● APPLY WHAT YOU READ
1/ Copy from the medical errors commentary, word for word, the part starting with "Voice: State Rep." and going on through "and SB 1118].".
2/ According to the medical errors commentary, why is the study that Sen. Kahn cited flawed? Answer in one to three sentences.

● GIVEN PASSAGE
Voice: State Rep. Stacy Erwin Oakes
Amidst an epidemic of medical errors, State Sen. Roger Kahn – a doctor himself – is pushing a get-out-of-jail-free pass for negligent doctors who maim and kill patients in Michigan with misguided legislation [SB 1110, SB 1115, SB 1116, SB 1117, and SB 1118].
These bills would provide immunity that would protect drunk, drugged or incompetent doctors from the consequences of their actions, shifting the costs of medical errors to victims, their families, taxpayers and hospitals.
Sen. Kahn, R-Saginaw Township, recently told a Senate committee that his medical error immunity proposal is designed to avert a “doctor shortage” — which does not exist. Kahn cited a flawed eight-year-old study that mistakenly claims Michigan has a million more people than we actually have and uses a lack of highly trained specialists in far flung rural areas to claim that Michigan in general suffers a shortage of these specialists. Dr. Kahn never explains how protecting the 6 percent of repeat-offender doctors who cause 62 percent of medical errors will solve this nonexistent problem, and never bothers to reveal his own conflict of interest as a cardiologist who still has a financial stake in being immunized from the costs of his own errors.
Last year, an estimated 66,000 Michigan families were devastated by medical errors; more than 6,000 patients in Michigan were killed by preventable medical errors. These numbers have more than doubled in the past 20 years. One in three hospital patients are affected by medical errors and over half of doctors admit to not reporting serious medical errors. As many as 86 percent of serious medical errors that cause harm to patients are never reported at all. This patient safety crisis costs Michigan an estimated $12 billion to $28 billion each year. Clearly, medical errors are out of control and patient safety is in crisis.
Ninety-two percent of the public thinks that reporting such medical errors should be mandatory, yet the only record of such incidents [the National Practitioners Database] is not open to the public and the American Medical Association produces a guide for doctors on how to avoid having their errors recorded.
Luckily, some are working hard to address this patient safety crisis. Michigan hospitals and health centers are studying new processes and procedures that will make error reporting mandatory and ways to minimize errors. The Michigan Health and Hospital Association is a national leader in such patient safety reforms, working with other hospitals across the nation to minimize hospital-acquired conditions. The University of Michigan is a national role model for patient safety and the reporting of errors.

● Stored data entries
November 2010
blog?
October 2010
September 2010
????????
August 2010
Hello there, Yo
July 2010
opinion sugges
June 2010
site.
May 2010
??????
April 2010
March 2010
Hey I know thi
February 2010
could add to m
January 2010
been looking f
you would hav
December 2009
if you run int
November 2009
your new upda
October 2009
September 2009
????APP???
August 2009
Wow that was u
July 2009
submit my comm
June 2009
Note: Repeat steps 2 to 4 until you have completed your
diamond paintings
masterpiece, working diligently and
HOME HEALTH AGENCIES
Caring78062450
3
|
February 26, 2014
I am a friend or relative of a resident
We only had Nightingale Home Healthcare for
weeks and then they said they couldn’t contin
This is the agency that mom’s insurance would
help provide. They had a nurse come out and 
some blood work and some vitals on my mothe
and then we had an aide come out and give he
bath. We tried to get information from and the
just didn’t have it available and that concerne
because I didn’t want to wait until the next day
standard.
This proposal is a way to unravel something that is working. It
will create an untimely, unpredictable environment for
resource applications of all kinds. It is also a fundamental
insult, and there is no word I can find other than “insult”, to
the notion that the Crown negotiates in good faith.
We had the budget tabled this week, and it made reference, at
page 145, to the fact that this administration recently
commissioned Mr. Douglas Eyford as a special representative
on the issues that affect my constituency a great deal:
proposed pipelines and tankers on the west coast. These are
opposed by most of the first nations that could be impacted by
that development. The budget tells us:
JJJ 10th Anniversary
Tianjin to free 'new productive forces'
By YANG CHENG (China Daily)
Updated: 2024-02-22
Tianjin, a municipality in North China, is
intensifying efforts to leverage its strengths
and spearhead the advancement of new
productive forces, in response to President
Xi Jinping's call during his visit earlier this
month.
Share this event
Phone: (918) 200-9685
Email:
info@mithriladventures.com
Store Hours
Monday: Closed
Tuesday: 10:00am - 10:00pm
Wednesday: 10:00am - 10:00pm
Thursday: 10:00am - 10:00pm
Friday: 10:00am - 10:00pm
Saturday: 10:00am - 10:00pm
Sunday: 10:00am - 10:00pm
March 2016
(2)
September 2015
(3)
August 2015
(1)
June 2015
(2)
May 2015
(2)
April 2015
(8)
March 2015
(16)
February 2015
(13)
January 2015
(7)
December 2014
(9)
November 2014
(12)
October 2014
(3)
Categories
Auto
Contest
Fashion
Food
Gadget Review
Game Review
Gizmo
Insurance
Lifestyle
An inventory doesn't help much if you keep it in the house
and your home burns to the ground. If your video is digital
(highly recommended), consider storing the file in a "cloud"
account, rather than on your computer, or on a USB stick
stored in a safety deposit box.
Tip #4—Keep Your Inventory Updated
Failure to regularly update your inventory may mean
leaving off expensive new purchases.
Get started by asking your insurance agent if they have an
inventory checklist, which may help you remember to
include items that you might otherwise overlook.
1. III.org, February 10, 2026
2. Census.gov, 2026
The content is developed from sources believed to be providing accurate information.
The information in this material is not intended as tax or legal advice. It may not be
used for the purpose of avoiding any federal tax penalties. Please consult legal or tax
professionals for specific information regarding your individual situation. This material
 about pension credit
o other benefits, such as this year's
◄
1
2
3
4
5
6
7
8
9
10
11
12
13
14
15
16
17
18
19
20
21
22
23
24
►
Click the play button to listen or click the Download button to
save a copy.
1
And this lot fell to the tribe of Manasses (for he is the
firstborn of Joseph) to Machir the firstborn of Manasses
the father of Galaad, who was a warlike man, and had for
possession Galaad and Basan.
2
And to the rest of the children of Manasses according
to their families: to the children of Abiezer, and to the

● ANSWERS BY TASK
1/
Voice: State Rep. Stacy Erwin Oakes
Amidst an epidemic of medical errors, State Sen. Roger Kahn – a doctor himself – is pushing a get-out-of-jail-free pass for negligent doctors who maim and kill patients in Michigan with misguided legislation [SB 1110, SB 1115, SB 1116, SB 1117, and SB 1118].

2/ It mistakenly claims that Michigan has a million more people than it actually has. It also uses a lack of highly trained specialists in far-flung rural areas to claim that Michigan in general suffers a shortage of these specialists.